Dataset items:
•••
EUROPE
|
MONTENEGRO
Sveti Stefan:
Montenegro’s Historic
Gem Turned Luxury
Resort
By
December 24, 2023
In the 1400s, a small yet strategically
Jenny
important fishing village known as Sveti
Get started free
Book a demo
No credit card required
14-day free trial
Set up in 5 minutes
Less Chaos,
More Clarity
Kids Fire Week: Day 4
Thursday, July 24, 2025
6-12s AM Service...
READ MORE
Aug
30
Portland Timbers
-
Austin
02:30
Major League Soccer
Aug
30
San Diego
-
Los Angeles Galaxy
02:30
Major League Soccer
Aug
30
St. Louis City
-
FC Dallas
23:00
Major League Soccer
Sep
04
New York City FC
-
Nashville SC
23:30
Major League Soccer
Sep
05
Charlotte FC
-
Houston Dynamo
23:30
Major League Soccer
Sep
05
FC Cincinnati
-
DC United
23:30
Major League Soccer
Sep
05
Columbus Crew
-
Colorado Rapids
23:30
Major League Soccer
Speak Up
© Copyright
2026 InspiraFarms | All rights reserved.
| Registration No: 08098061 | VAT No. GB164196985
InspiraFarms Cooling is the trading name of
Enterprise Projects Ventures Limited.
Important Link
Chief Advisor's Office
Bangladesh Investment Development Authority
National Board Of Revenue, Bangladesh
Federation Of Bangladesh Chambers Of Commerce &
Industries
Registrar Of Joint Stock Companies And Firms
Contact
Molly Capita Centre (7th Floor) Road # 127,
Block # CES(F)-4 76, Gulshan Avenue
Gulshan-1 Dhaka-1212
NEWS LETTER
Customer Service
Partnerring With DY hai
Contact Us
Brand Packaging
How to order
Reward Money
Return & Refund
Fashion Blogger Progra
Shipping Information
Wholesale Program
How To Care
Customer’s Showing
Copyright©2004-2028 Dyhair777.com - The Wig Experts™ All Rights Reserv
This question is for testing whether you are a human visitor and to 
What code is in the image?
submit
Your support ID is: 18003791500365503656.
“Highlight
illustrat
•••
WHAT THE TASK ASKS:
Retype these lines verbatim.

TASK SOLUTION:
EUROPE
|
MONTENEGRO
Sveti Stefan:
Montenegro’s Historic
Gem Turned Luxury
Resort
By
December 24, 2023
In the 1400s, a small yet strategically
Jenny
important fishing village known as Sveti
Get started free
Book a demo
No credit card required
14-day free trial
Set up in 5 minutes
Less Chaos,
More Clarity
Kids Fire Week: Day 4
Thursday, July 24, 2025
6-12s AM Service...
READ MORE
Aug
30
Portland Timbers
-
Austin
02:30
Major League Soccer
Aug
30
San Diego
-
Los Angeles Galaxy
02:30
Major League Soccer
Aug
30
St. Louis City
-
FC Dallas
23:00
Major League Soccer
Sep
04
New York City FC
-
Nashville SC
23:30
Major League Soccer
Sep
05
Charlotte FC
-
Houston Dynamo
23:30
Major League Soccer
Sep
05
FC Cincinnati
-
DC United
23:30
Major League Soccer
Sep
05
Columbus Crew
-
Colorado Rapids
23:30
Major League Soccer
Speak Up
© Copyright
2026 InspiraFarms | All rights reserved.
| Registration No: 08098061 | VAT No. GB164196985
InspiraFarms Cooling is the trading name of
Enterprise Projects Ventures Limited.
Important Link
Chief Advisor's Office
Bangladesh Investment Development Authority
National Board Of Revenue, Bangladesh
Federation Of Bangladesh Chambers Of Commerce &
Industries
Registrar Of Joint Stock Companies And Firms
Contact
Molly Capita Centre (7th Floor) Road # 127,
Block # CES(F)-4 76, Gulshan Avenue
Gulshan-1 Dhaka-1212
NEWS LETTER
Customer Service
Partnerring With DY hai
Contact Us
Brand Packaging
How to order
Reward Money
Return & Refund
Fashion Blogger Progra
Shipping Information
Wholesale Program
How To Care
Customer’s Showing
Copyright©2004-2028 Dyhair777.com - The Wig Experts™ All Rights Reserv
This question is for testing whether you are a human visitor and to 
What code is in the image?
submit
Your support ID is: 18003791500365503656.
“Highlight
illustrat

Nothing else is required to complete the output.